*WORK TO BE COMPLETED:* Gather every line in the records below that contains the string "stomach" and copy each one in full. Case counts.

Raw records:

--- start ---

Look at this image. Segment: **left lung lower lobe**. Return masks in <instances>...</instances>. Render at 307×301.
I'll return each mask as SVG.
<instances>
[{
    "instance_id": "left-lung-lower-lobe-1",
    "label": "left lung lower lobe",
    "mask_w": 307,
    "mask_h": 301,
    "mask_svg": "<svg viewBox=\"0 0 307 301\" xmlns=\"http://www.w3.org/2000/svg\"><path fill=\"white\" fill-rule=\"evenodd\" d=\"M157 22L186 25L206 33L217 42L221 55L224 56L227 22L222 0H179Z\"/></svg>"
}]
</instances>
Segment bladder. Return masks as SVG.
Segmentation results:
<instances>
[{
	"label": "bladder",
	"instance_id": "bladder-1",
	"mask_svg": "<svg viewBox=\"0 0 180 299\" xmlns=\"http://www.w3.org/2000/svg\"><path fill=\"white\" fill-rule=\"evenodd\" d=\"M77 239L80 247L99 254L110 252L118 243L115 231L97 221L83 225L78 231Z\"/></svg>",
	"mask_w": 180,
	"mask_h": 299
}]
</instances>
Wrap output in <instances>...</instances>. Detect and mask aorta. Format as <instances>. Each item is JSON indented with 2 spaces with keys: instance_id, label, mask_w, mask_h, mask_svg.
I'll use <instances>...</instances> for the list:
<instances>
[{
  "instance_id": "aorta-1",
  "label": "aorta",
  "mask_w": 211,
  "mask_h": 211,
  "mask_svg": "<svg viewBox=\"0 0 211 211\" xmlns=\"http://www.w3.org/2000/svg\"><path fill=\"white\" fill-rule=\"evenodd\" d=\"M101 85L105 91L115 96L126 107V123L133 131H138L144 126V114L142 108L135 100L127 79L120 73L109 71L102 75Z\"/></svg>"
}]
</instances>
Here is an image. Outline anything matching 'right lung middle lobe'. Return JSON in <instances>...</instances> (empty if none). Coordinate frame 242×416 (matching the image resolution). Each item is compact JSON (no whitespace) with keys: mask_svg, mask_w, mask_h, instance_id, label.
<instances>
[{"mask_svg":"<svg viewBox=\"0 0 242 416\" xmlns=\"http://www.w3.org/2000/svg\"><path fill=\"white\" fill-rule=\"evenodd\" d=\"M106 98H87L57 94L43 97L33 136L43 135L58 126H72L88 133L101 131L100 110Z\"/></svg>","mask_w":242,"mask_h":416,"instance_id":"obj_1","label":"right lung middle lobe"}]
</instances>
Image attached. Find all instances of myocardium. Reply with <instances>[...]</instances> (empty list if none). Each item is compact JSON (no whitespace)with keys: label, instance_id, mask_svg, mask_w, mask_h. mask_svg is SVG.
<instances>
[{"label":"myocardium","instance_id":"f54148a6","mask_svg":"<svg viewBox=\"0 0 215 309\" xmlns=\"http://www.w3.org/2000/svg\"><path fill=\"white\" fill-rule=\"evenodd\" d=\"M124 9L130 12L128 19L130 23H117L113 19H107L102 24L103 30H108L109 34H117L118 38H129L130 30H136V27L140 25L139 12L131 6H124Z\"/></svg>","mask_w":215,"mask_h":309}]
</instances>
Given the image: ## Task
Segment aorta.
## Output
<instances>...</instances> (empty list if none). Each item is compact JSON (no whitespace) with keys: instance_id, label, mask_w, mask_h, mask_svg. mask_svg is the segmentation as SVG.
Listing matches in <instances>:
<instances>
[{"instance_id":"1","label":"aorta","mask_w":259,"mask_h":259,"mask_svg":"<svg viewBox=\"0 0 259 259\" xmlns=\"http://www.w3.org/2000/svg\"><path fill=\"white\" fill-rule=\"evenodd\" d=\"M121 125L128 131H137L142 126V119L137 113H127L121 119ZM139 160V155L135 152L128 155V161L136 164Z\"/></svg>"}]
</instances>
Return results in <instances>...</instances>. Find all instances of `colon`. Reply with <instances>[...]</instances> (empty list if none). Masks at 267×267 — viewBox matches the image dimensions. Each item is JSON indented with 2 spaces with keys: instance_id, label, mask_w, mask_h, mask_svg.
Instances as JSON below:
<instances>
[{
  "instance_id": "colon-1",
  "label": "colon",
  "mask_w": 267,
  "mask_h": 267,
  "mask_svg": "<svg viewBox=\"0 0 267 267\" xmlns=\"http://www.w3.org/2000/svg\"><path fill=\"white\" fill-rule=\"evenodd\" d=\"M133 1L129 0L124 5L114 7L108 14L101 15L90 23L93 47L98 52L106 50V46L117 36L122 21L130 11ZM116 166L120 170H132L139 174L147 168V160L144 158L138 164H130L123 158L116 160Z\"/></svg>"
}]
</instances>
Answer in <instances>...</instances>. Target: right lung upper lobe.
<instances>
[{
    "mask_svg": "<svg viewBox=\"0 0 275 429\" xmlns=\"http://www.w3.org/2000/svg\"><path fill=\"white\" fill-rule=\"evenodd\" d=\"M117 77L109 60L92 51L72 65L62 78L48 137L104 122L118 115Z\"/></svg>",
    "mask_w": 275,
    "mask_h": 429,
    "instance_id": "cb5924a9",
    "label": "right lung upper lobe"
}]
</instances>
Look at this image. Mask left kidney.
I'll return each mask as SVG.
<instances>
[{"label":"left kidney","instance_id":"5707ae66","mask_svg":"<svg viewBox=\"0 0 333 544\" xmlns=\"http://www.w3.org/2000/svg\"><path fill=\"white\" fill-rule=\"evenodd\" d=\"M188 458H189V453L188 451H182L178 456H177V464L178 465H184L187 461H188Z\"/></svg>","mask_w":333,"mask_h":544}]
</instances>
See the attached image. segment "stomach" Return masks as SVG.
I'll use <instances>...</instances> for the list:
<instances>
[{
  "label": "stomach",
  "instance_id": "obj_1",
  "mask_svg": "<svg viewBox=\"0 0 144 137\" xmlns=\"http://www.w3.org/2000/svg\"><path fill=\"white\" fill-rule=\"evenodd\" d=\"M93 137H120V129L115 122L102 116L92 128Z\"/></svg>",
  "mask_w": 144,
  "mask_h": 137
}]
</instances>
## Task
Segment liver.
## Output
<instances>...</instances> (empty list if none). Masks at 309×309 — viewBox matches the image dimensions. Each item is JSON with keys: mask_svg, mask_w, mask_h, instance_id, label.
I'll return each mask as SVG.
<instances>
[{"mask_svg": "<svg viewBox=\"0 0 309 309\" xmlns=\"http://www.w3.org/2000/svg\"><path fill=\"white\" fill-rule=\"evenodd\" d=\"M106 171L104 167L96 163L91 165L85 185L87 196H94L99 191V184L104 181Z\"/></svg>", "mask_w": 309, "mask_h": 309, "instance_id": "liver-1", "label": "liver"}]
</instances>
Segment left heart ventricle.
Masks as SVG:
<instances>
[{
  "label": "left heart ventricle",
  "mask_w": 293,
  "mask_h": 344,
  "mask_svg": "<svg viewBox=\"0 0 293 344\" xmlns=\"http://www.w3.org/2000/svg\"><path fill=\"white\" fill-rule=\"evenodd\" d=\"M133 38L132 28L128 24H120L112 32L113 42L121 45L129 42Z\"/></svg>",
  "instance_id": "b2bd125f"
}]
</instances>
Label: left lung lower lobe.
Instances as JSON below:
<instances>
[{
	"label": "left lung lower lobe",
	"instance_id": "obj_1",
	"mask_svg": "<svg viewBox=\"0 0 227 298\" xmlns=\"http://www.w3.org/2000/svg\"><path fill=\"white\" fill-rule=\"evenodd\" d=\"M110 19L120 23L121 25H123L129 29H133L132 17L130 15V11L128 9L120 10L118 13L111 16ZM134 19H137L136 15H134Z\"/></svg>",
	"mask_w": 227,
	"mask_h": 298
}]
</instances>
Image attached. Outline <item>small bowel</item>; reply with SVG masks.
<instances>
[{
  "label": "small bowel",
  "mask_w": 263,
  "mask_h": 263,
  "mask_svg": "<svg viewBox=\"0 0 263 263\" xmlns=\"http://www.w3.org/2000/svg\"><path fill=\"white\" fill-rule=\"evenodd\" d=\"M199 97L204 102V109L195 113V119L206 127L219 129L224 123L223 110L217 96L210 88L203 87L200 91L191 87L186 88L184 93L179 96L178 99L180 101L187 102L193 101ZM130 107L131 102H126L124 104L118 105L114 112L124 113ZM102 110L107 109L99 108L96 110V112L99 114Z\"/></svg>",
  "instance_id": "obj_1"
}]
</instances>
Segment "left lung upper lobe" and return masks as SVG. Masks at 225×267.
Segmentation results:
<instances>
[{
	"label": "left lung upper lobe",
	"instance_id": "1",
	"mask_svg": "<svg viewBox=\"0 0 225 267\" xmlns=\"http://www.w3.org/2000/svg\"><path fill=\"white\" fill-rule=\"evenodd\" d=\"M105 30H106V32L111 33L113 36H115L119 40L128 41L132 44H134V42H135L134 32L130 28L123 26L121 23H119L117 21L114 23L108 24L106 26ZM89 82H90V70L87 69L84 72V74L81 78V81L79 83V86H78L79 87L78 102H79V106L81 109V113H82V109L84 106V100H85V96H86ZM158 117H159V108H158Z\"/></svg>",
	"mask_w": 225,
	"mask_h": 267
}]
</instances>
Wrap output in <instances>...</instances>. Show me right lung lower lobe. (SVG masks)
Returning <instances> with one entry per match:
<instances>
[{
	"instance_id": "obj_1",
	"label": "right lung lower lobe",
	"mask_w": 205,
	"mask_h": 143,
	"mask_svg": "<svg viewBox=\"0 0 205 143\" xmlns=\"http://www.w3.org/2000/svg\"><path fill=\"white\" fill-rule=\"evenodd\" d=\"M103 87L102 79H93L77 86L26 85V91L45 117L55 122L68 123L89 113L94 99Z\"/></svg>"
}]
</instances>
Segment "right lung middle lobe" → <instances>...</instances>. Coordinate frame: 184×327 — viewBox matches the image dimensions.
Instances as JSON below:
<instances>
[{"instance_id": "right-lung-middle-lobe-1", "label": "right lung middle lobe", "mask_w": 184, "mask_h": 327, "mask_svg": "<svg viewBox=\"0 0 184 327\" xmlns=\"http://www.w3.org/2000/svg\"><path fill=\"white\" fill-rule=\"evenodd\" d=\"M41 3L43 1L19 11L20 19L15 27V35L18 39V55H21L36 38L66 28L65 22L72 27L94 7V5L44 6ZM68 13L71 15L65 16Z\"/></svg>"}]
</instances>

--- end ---

*PROBLEM SOLUTION:*
See the attached image. segment "stomach" Return masks as SVG.
  "label": "stomach",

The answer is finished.